**WHAT YOU WILL DO**
Please transcribe every line of the data below, keeping each character as it appears.

Outline data

════

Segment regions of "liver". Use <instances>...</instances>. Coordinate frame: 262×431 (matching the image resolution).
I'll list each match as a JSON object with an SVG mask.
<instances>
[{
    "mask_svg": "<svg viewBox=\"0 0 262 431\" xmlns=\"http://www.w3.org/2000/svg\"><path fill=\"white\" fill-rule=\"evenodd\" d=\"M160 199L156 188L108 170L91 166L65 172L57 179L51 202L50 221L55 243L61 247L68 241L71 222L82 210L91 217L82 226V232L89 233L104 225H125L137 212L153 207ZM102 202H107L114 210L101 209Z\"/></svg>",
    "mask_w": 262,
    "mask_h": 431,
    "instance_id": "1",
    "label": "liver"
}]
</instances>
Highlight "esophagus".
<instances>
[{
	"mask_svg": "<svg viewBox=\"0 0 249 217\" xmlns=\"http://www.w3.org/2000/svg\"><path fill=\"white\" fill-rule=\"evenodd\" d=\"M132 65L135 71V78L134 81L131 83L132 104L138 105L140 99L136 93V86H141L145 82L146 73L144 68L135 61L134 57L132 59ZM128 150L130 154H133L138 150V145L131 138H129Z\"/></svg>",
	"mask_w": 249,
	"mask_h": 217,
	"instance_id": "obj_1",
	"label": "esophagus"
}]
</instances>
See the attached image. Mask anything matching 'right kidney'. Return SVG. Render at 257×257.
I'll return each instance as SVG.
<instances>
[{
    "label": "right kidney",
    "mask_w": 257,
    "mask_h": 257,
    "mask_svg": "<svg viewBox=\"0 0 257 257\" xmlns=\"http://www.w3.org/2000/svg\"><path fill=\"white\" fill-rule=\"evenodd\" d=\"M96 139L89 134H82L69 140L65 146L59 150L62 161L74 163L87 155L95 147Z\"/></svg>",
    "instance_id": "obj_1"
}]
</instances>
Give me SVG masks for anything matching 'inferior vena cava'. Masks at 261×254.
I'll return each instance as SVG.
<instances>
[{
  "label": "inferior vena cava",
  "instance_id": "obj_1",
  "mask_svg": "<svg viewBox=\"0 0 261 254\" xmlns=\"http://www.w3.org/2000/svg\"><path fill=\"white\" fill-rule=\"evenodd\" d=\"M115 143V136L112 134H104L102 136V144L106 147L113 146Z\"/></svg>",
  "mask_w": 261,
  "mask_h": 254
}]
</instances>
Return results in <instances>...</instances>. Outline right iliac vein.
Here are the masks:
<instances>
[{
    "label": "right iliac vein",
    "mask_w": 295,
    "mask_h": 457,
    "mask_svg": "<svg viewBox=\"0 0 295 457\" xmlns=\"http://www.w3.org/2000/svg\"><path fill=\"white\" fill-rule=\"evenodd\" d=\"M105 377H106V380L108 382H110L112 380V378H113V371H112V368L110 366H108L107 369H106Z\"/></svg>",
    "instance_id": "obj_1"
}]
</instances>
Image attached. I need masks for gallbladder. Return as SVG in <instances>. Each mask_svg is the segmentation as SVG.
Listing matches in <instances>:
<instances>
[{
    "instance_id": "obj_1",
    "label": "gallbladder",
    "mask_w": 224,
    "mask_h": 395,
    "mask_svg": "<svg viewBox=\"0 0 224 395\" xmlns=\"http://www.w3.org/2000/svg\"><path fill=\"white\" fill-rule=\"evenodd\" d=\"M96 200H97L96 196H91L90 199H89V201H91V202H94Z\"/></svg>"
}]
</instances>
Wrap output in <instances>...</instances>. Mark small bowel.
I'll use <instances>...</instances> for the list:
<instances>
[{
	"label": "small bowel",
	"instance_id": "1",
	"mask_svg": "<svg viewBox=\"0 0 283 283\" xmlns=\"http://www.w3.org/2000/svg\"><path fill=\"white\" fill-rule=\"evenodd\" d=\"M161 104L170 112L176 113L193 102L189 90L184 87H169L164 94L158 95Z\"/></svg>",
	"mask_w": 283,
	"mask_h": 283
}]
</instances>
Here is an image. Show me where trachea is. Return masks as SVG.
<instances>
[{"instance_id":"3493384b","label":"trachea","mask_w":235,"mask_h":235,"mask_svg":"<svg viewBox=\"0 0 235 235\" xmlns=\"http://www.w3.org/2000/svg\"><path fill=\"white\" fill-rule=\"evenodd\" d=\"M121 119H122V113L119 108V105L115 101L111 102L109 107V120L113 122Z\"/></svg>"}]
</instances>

════

**CORRECT OUTPUT**
Segment regions of "liver". Use <instances>...</instances>. Coordinate frame: 262×431 (matching the image resolution).
I'll list each match as a JSON object with an SVG mask.
<instances>
[{
    "mask_svg": "<svg viewBox=\"0 0 262 431\" xmlns=\"http://www.w3.org/2000/svg\"><path fill=\"white\" fill-rule=\"evenodd\" d=\"M160 199L156 188L108 170L91 166L65 172L57 179L51 202L50 221L55 243L61 247L68 241L71 222L82 210L91 217L82 226V232L89 233L104 225H125L137 212L153 207ZM102 202H107L114 210L101 209Z\"/></svg>",
    "mask_w": 262,
    "mask_h": 431,
    "instance_id": "1",
    "label": "liver"
}]
</instances>
Highlight "esophagus".
<instances>
[{
	"mask_svg": "<svg viewBox=\"0 0 249 217\" xmlns=\"http://www.w3.org/2000/svg\"><path fill=\"white\" fill-rule=\"evenodd\" d=\"M132 65L135 71V78L134 81L131 83L132 104L138 105L140 99L136 93V86H141L145 82L146 73L144 68L135 61L134 57L132 59ZM128 150L130 154H133L138 150V145L131 138H129Z\"/></svg>",
	"mask_w": 249,
	"mask_h": 217,
	"instance_id": "obj_1",
	"label": "esophagus"
}]
</instances>
See the attached image. Mask anything matching 'right kidney'. Return SVG. Render at 257×257.
I'll return each instance as SVG.
<instances>
[{
    "label": "right kidney",
    "mask_w": 257,
    "mask_h": 257,
    "mask_svg": "<svg viewBox=\"0 0 257 257\" xmlns=\"http://www.w3.org/2000/svg\"><path fill=\"white\" fill-rule=\"evenodd\" d=\"M96 139L89 134H82L69 140L65 146L59 150L62 161L74 163L87 155L95 147Z\"/></svg>",
    "instance_id": "obj_1"
}]
</instances>
Give me SVG masks for anything matching 'inferior vena cava'. Masks at 261×254.
I'll return each instance as SVG.
<instances>
[{
  "label": "inferior vena cava",
  "instance_id": "obj_1",
  "mask_svg": "<svg viewBox=\"0 0 261 254\" xmlns=\"http://www.w3.org/2000/svg\"><path fill=\"white\" fill-rule=\"evenodd\" d=\"M115 143V136L112 134H104L102 136V144L106 147L113 146Z\"/></svg>",
  "mask_w": 261,
  "mask_h": 254
}]
</instances>
Return results in <instances>...</instances>. Outline right iliac vein.
Here are the masks:
<instances>
[{
    "label": "right iliac vein",
    "mask_w": 295,
    "mask_h": 457,
    "mask_svg": "<svg viewBox=\"0 0 295 457\" xmlns=\"http://www.w3.org/2000/svg\"><path fill=\"white\" fill-rule=\"evenodd\" d=\"M105 377H106V380L108 382H110L112 380V378H113V371H112V368L110 366H108L107 369H106Z\"/></svg>",
    "instance_id": "obj_1"
}]
</instances>
Image attached. I need masks for gallbladder. Return as SVG in <instances>. Each mask_svg is the segmentation as SVG.
Listing matches in <instances>:
<instances>
[{
    "instance_id": "obj_1",
    "label": "gallbladder",
    "mask_w": 224,
    "mask_h": 395,
    "mask_svg": "<svg viewBox=\"0 0 224 395\" xmlns=\"http://www.w3.org/2000/svg\"><path fill=\"white\" fill-rule=\"evenodd\" d=\"M96 200H97L96 196H91L90 199H89V201H91V202H94Z\"/></svg>"
}]
</instances>
Wrap output in <instances>...</instances>. Mark small bowel.
I'll use <instances>...</instances> for the list:
<instances>
[{
	"label": "small bowel",
	"instance_id": "1",
	"mask_svg": "<svg viewBox=\"0 0 283 283\" xmlns=\"http://www.w3.org/2000/svg\"><path fill=\"white\" fill-rule=\"evenodd\" d=\"M161 104L170 112L176 113L193 102L189 90L184 87H169L164 94L158 95Z\"/></svg>",
	"mask_w": 283,
	"mask_h": 283
}]
</instances>
Here is an image. Show me where trachea is. Return masks as SVG.
<instances>
[{"instance_id":"3493384b","label":"trachea","mask_w":235,"mask_h":235,"mask_svg":"<svg viewBox=\"0 0 235 235\" xmlns=\"http://www.w3.org/2000/svg\"><path fill=\"white\" fill-rule=\"evenodd\" d=\"M121 119H122V113L119 108V105L115 101L111 102L109 107V120L113 122Z\"/></svg>"}]
</instances>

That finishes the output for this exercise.